Me pregunto si Éxtasis es un libro sobre la fugacidad. También la palabra éxtasis quiere decir ya para nosotros otra cosa, alejada del significado que tenía que tener en aquellos finales del siglo XIX en el que Louis Couperus escribió su libro. Digamos que la acepción tercera ganó frente a la segunda y, a ratos, modestamente esperamos la primera acepción. En todo caso, la propia palabra nos remite a esa fugacidad de la que hablaba (cómo mantener ese estado indefinidamente) y también al vértigo, no menos presente. Y lo complicado es llegar a todo ello mediante una vida contemplativa, no yendo a su encuentro, sino escapando a lo evidente, echando tierra sobre los sentimientos o mirando hacia otro lado.

Cecile Van Even es una joven viuda con dos hijos pequeños. Su marido era Ministro de Exteriores y le dejó una cómoda posición que le permite aspirar a una silenciosa soledad de paso de días y pocos sueños. La sola idea de llevar un diario se antoja bien extraña, dado que nunca parece pasarle nada (algo que ella niega con vehemencia). Ha transcurrido un año y medio desde aquella muerte pero ella sigue de luto, entre el amor y el respeto, que en determinados medios sociales y en determinadas épocas, tiende a confundirse. En su melancólica existencia, en la que echa de menos todo, aparece Taco Quaerts, que poco parece tener en común con ella. Pero no es cierto. O solo a medias. Quaerts vive una vida torturada por una doble personalidad: en él se encuentran una persona sensible, con alma, y un diablo que carece de tal cosa.

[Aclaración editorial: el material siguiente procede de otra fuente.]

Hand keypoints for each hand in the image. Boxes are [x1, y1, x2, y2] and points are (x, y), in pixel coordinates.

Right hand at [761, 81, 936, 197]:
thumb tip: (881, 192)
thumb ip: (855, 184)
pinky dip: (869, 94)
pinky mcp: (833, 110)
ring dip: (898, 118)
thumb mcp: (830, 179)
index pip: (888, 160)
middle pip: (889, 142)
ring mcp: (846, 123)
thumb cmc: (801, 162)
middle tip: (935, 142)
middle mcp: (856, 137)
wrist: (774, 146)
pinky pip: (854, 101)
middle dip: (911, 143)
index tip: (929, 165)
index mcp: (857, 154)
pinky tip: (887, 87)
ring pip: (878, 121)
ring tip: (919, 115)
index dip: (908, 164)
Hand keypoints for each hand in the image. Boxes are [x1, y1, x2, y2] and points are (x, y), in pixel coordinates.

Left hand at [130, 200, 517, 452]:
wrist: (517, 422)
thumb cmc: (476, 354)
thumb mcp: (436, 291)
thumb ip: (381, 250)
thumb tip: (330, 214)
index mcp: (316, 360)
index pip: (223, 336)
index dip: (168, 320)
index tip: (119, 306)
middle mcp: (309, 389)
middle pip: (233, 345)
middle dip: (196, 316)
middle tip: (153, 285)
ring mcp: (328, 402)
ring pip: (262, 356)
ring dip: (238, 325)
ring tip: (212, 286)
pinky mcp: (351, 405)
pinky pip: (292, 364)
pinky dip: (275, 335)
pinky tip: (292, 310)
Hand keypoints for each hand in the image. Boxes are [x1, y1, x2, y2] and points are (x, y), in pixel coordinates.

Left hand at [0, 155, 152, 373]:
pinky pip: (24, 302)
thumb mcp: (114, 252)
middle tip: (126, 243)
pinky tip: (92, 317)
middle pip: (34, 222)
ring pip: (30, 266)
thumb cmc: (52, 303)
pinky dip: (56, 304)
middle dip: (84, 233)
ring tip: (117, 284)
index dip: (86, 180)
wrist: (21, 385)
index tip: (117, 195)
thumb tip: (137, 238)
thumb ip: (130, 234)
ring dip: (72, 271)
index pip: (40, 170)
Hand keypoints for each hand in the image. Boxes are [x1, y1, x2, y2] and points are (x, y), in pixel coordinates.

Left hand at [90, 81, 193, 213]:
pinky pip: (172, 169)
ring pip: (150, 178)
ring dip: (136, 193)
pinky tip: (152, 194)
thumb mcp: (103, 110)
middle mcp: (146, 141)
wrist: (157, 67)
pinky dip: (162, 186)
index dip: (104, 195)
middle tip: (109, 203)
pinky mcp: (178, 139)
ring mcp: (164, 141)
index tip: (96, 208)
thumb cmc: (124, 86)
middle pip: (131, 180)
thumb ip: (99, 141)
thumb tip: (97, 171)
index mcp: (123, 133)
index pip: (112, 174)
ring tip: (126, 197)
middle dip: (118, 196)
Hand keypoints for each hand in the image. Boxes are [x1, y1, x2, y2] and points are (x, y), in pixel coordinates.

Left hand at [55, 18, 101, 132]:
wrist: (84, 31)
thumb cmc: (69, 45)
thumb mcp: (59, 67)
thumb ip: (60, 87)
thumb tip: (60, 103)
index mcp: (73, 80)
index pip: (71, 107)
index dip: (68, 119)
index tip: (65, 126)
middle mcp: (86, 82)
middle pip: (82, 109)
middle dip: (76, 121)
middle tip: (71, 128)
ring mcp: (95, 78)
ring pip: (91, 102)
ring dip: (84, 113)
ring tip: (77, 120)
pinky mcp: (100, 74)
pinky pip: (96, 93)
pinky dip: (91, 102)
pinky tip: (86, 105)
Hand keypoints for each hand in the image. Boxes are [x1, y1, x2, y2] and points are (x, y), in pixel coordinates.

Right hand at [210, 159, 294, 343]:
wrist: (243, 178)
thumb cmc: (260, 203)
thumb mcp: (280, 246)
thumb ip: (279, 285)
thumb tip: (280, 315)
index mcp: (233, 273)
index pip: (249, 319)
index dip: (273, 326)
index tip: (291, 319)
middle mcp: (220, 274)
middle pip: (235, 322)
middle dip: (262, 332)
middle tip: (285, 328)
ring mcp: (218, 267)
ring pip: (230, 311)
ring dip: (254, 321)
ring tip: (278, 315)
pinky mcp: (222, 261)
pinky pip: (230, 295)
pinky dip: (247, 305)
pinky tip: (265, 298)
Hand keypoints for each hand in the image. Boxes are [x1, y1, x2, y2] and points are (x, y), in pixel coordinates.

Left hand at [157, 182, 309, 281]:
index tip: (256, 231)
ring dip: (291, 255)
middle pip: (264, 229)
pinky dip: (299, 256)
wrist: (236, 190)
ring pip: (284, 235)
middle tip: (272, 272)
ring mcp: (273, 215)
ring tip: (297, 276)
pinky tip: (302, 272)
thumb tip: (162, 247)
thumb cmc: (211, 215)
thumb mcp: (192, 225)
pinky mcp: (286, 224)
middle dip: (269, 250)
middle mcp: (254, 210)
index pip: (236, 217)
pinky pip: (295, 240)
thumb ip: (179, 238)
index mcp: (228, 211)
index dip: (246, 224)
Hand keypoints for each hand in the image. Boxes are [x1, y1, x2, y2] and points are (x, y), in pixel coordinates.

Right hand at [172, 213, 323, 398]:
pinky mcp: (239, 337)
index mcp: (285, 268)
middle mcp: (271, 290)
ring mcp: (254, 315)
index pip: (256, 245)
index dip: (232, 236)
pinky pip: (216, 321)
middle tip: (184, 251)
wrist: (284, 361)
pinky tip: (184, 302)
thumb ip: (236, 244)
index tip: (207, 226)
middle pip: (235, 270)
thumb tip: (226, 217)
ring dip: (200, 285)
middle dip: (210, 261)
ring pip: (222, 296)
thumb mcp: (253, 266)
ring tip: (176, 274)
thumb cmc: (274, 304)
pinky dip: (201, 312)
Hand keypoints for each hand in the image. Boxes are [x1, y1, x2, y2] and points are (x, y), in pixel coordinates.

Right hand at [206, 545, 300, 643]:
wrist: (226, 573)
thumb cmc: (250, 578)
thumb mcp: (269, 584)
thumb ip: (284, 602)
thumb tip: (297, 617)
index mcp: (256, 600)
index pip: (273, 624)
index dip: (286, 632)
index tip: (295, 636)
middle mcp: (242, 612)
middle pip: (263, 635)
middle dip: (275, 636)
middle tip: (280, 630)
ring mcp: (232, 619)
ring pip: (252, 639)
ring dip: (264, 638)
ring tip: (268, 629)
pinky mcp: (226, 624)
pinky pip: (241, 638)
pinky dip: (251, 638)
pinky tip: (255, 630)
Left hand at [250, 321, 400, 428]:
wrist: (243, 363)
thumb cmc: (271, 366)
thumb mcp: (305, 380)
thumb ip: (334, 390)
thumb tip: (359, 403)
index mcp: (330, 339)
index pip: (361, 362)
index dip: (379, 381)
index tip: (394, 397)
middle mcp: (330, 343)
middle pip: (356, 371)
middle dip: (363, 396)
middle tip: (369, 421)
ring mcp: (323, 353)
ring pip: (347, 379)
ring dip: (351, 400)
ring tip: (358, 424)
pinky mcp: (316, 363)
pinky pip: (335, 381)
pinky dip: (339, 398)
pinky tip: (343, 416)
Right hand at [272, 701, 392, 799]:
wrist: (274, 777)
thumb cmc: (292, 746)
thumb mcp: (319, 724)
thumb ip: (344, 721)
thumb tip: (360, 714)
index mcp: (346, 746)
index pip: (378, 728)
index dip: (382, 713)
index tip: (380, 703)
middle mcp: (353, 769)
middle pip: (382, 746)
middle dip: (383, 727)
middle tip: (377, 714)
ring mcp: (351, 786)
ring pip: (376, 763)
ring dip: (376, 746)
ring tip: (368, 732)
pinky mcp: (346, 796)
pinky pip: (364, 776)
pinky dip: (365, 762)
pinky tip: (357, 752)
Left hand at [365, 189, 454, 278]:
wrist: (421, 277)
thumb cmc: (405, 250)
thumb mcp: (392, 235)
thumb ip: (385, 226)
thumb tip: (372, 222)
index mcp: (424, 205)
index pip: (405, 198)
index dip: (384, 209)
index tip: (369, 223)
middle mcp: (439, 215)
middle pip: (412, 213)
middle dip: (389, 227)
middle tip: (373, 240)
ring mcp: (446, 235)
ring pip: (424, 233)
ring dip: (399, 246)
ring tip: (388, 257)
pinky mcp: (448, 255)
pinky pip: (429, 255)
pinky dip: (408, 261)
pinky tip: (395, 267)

Entonces empezará una relación llena de sutilezas, de matices, como una partida de ajedrez triste, en el que las piezas no buscarán ganar, sino solo moverse por el tablero, temerosas de hacer daño a alguien en cada uno de sus desplazamientos. Una historia de matices, de pequeños gestos llenos de enormes significados. Cecile, que ya no esperaba nada de los años por venir, más allá de dedicarse a sus hijos, entiende que todo eso es imposible, que no se puede ser inmune a los demás ni habitar en un artificioso vacío. Quaerts, por su parte, incapaz de superar su dualidad, solo teme por ella, por todo lo que puede perder y lo poco que encontraría. El tiempo se ha detenido.

Louis Couperus escribe su novela como sus personajes viven su vida. Una novela en cinco actos, en cinco fragmentos de esas existencias atormentadas (aunque sería mejor decir, ocupadas en sus pensamientos). Esperando ese instante decisivo en el que crearán algo entre todas esas vacilaciones, entre todos esos corsés. Como ese personaje al fondo, el del niño Jules, un niño incomprensible porque es demasiado evidente. Un niño que no quiere aprender nada para que ese aprendizaje no condicione su manera de acercarse a la música. Él será la simpleza del pensamiento infantil dentro de ese mundo que parece aspirar siempre a lo sublime de los adultos. Mientras solo espera ese instante en el que algo temblará, los demás buscan un futuro, incapaces de moverse en el presente. Solo él puede aspirar a ese éxtasis. Los demás se tendrán que conformar con las migajas, con el sueño de alguna noche, el pensamiento melancólico y una vida entregada a pensar lo que podría haber sido y no fue.